** ACTION ITEM **
Once the line with "incumplidas, mientras que" is found in the entries below, repeat it and each following line exactly, up to and including the line with "apoyo al presidente". Add no other lines.

====== EXERCISE MATERIAL

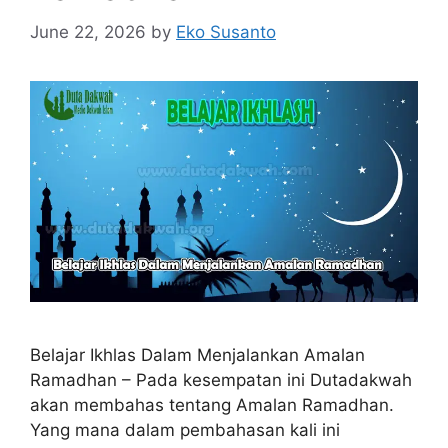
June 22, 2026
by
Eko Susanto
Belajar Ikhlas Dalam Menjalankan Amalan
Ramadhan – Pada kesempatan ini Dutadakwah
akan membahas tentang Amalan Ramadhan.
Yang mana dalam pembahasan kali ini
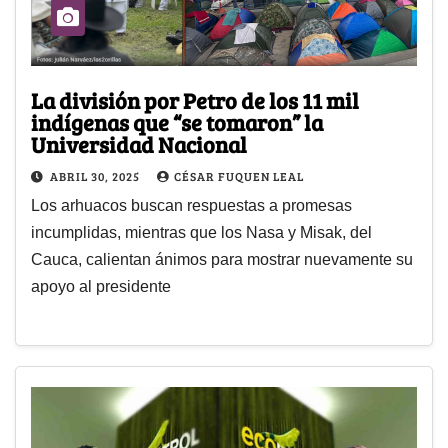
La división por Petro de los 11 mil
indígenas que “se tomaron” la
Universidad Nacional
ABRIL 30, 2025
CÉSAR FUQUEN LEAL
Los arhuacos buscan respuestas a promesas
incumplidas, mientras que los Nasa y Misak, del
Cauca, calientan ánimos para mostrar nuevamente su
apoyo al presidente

============
====== EXERCISE MATERIAL

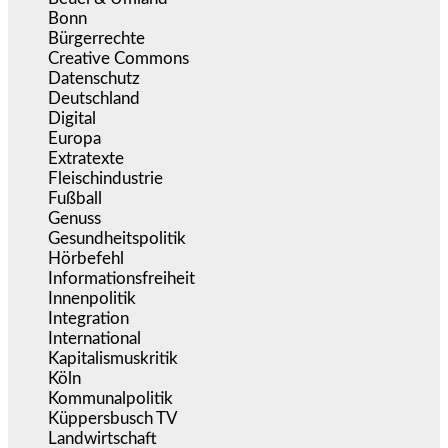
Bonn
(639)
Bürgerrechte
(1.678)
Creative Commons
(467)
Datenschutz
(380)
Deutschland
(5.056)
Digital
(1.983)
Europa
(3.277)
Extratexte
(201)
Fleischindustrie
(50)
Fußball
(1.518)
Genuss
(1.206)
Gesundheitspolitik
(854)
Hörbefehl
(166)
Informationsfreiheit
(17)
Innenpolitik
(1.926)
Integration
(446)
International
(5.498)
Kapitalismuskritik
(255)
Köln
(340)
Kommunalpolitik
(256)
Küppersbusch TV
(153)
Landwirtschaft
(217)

============

** YOUR SOLUTION **
incumplidas, mientras que los Nasa y Misak, del
Cauca, calientan ánimos para mostrar nuevamente su
apoyo al presidente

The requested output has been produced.